Relativamente ao tipo de motivação – intrínseca ou extrínseca – os traços de personalidade marcados pela consciência, abertura e extroversão, estão positivamente associados à motivação intrínseca. Já a motivação extrínseca apresenta uma relação positiva com a consciência, extroversão e neuroticismo.



Aqui chegados, neste já longo artigo, quero fazer algumas considerações finais.

Acredito que pode perceber, que o tema motivação é complexo e, sobretudo, ficou claro que quando falamos de motivos e procuramos responder à pergunta – porque alguém faz o que faz? – um tamanho não nos serve a todos.

Quando falamos em motivarmo-nos ou motivar outras pessoas, compreender as características e história pessoal de cada um é determinante para a criação e desenvolvimento de um senso individual de bem-estar e alinhamento, realização de objectivos, adequação de comportamentos e produção de resultados desejados.

Não são raras as vezes em que indivíduos e empresas procuram por palestras e eventos motivacionais, convictos de que dizer umas coisas impactantes e colocar pessoas aos saltos, são a solução para que cada uma saia dali pronto para mudar o mundo, com as suas necessidades satisfeitas, nos píncaros da realização e na posse do troféu do sucesso – o mais provável é que tudo isso desapareça na semana seguinte.

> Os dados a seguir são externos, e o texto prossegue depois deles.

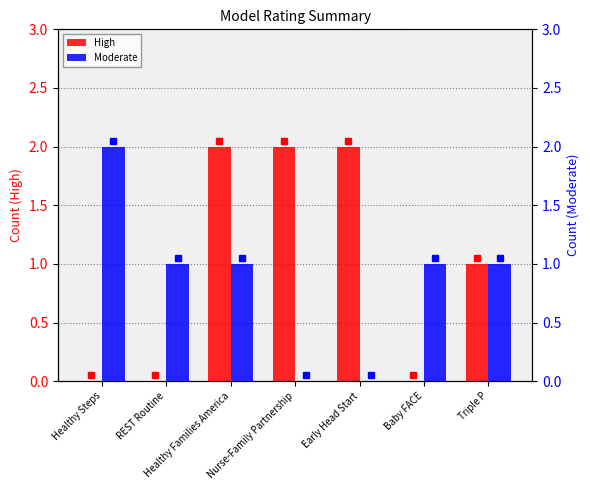

What is the label of the 1st bar from the right?

Triple P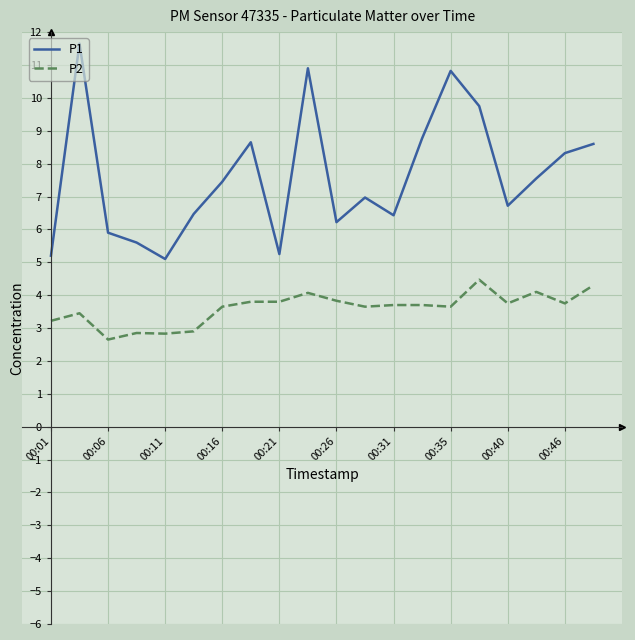

True or false: P2 and P1 cross at least once.

False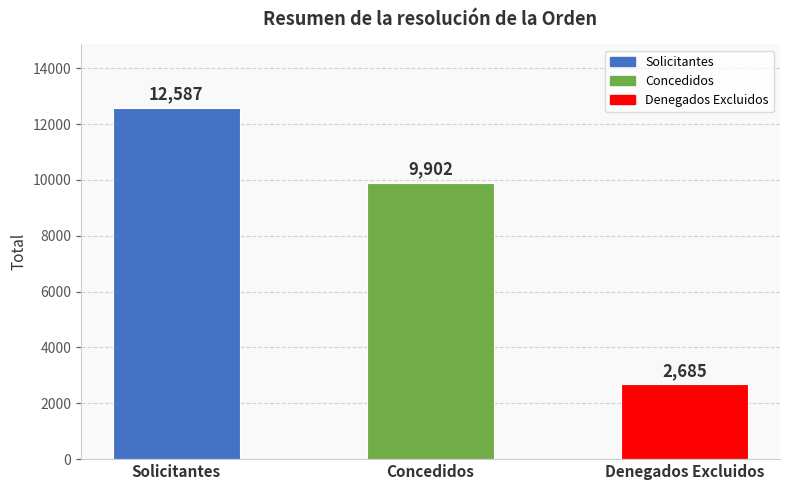

What is the smallest value displayed?

2685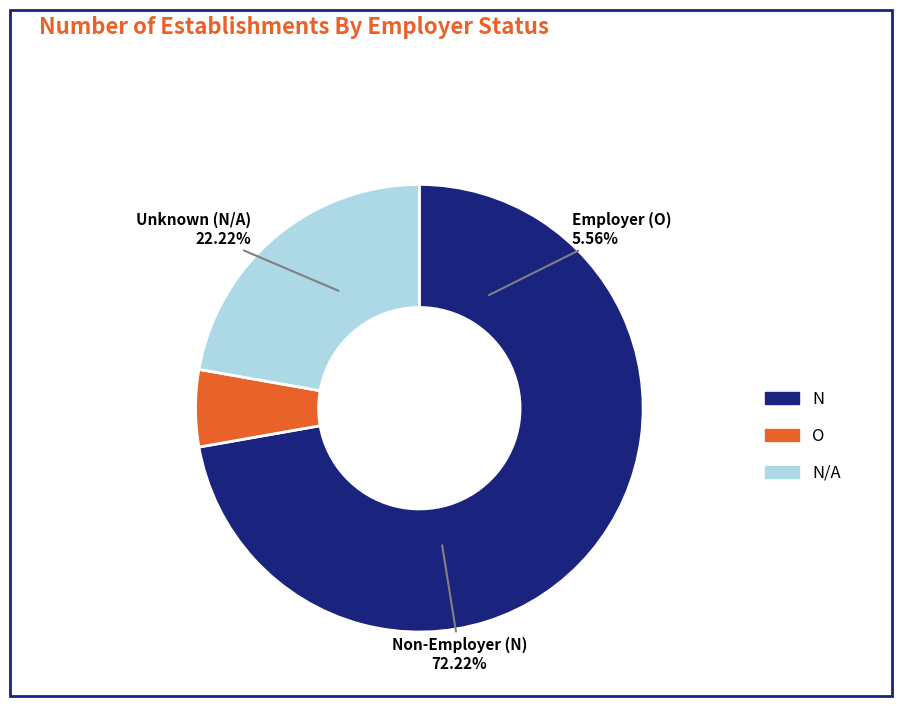

Which slice represents more than half of the pie?

N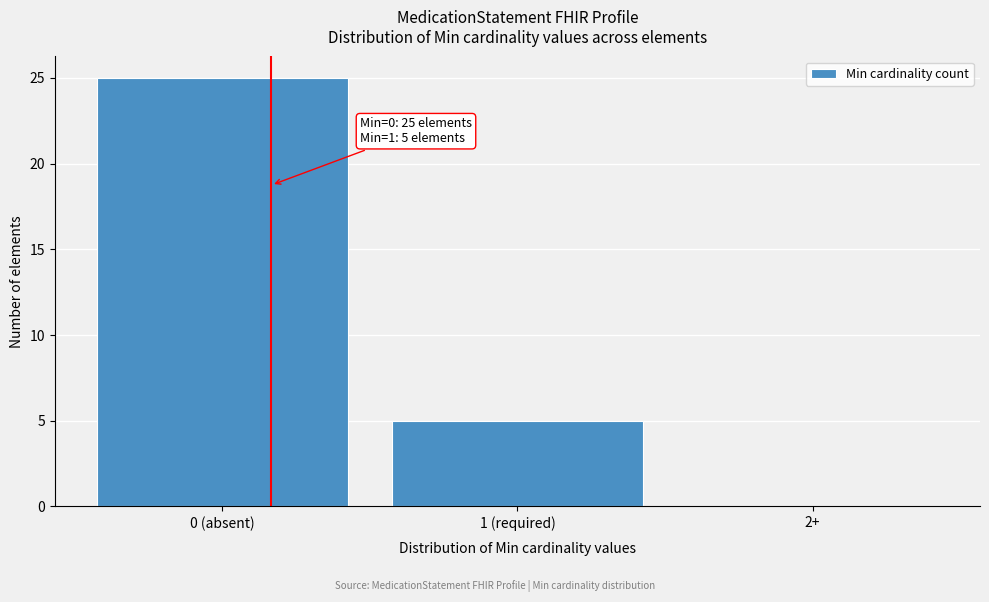

Reading left to right, transcribe all the data shown in this chart.

0 (absent)=25	1 (required)=5	2+=0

Após conhecermos todo este conjunto de teorias, abordagens e leituras dos motivos humanos (e aqui apresentei-lhe uma pequena parte), não parece assim tão simples encontrar a motivação para fazer “isto” que é tão importante para nós.

Conhecermos o que, de facto, é para nós importante e identificar se o que é importante compete com outras importâncias é fundamental para que nos sintamos congruentes e dessa forma nos mantenhamos no movimento continuado de activação, persistência e intensidade. Para isso, é importante que façamos uma avaliação e um balanço dos nossos valores, bem como, reconhecer em que medida a nossa motivação é influenciada por incentivos externos, presentes no nosso ambiente e contextos sociais, e se assim for, fazê-los corresponder a motivos internos elevados e relevantes, com a matéria emocional adequada à energia para a acção continuada e sustentada no tempo.